-- ТЕКСТОВЫЙ БЛОК --
───
Карл Маркс в "Капитале" написал: "…этот человек король лишь потому, что другие люди относятся к нему как подданные. Между тем они думают наоборот, что они — подданные потому, что он король" (Маркс К. Капитал. Т. 1. Глава 1). Следовательно, без обоюдного признания своих социальных ролей и присущих им функций ни монарха, ни подданных быть не может. Все должны уверовать и принять такое положение вещей.
Так же с авторитетом. Он не может существовать в обществе, где все непрестанно в нём сомневаются. Его должны признать, а для этого понять и почувствовать свою действительную потребность в нём. Но как это сделать, когда сегодня даже к врачу люди приходят со своим диагнозом, поставленным на основе прочитанного в интернете, и рассказывают, как ему необходимо их лечить? Спрашивается, если вы такие умные, почему не делаете сами? Ответ, конечно, очевиден: потому что не получали соответствующих компетенций, а значит, не имеют права доступа к ответственному осуществлению деятельности по данному направлению. Однако дают рекомендации и критикуют так, будто на это они имеют право.
───
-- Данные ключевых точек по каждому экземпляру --
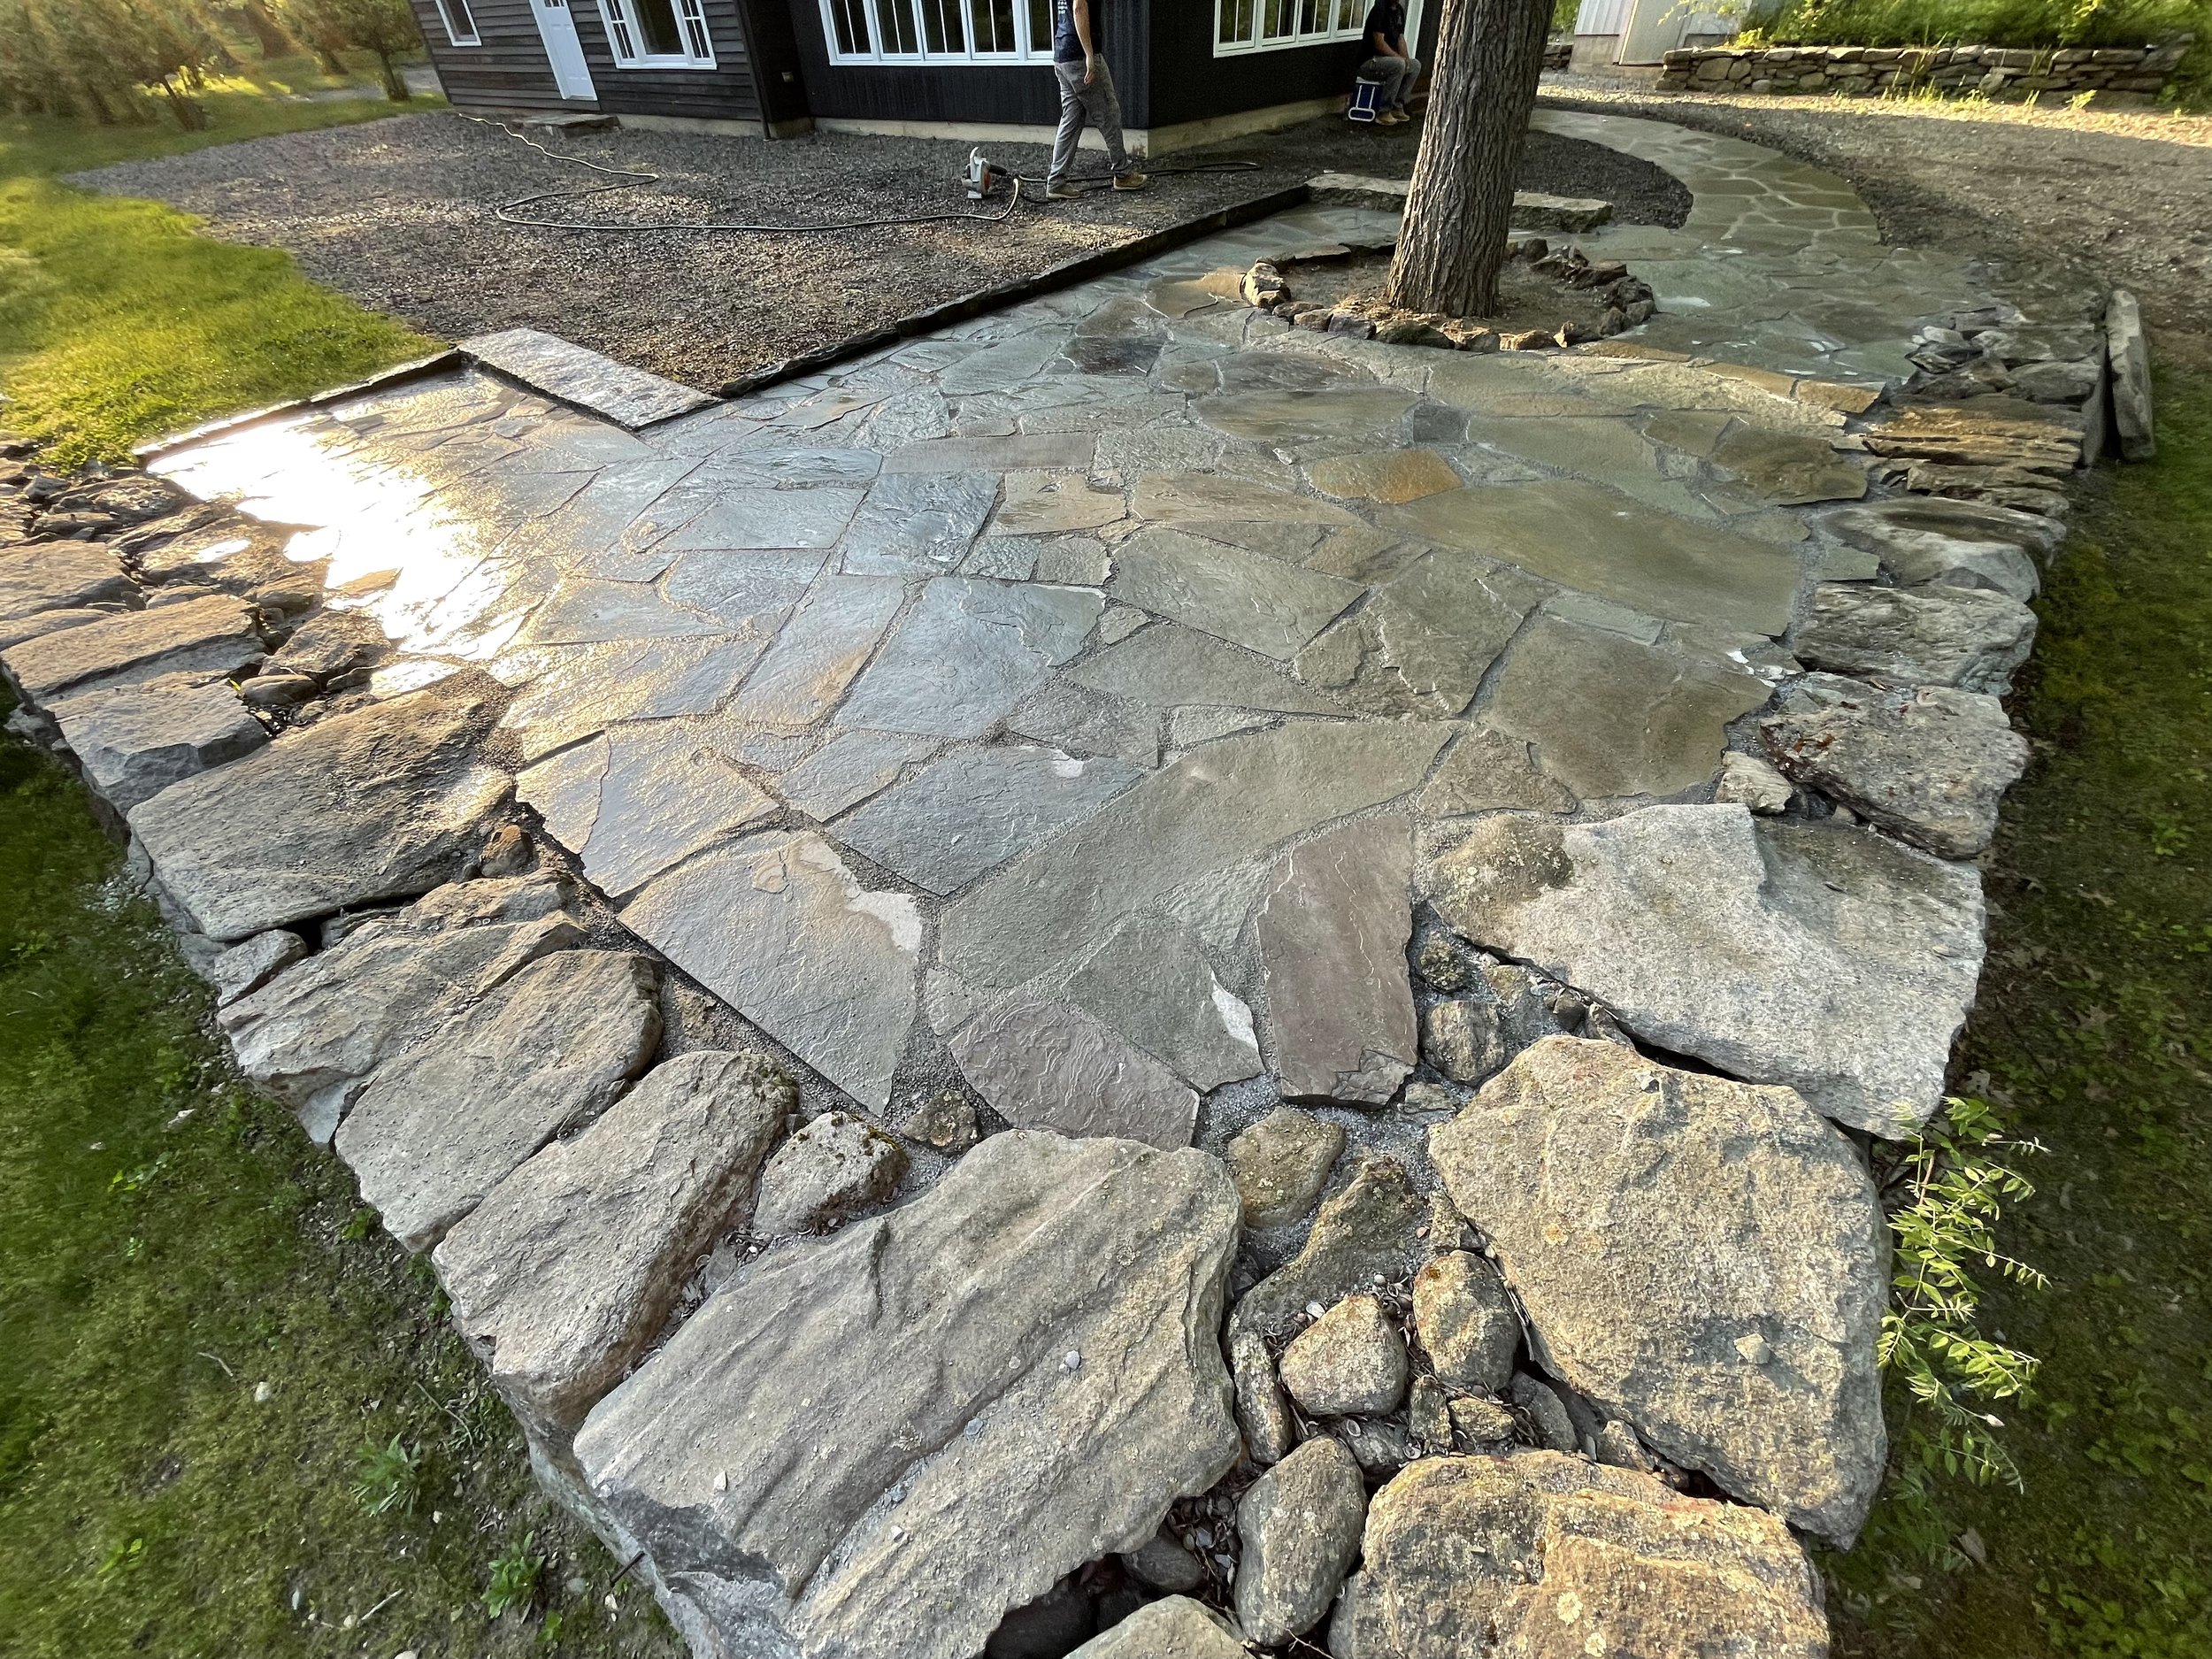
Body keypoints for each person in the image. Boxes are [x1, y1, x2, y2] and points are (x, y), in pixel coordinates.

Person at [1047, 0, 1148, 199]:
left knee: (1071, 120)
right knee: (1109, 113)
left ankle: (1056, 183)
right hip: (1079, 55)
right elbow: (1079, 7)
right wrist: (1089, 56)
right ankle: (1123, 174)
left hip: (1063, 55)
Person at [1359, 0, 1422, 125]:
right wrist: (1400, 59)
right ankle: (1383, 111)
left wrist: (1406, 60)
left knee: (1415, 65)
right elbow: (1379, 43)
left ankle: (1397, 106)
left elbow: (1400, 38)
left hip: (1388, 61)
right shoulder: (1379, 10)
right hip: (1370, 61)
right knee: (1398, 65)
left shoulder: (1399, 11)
───
-- ЦЕЛЬ ЗАДАНИЯ --
Верните дословно отрывок из текста об авторитете от слов «Так же с авторитетом.» до слов «они имеют право.».

-- РЕШЕНИЕ ЗАДАНИЯ --
Так же с авторитетом. Он не может существовать в обществе, где все непрестанно в нём сомневаются. Его должны признать, а для этого понять и почувствовать свою действительную потребность в нём. Но как это сделать, когда сегодня даже к врачу люди приходят со своим диагнозом, поставленным на основе прочитанного в интернете, и рассказывают, как ему необходимо их лечить? Спрашивается, если вы такие умные, почему не делаете сами? Ответ, конечно, очевиден: потому что не получали соответствующих компетенций, а значит, не имеют права доступа к ответственному осуществлению деятельности по данному направлению. Однако дают рекомендации и критикуют так, будто на это они имеют право.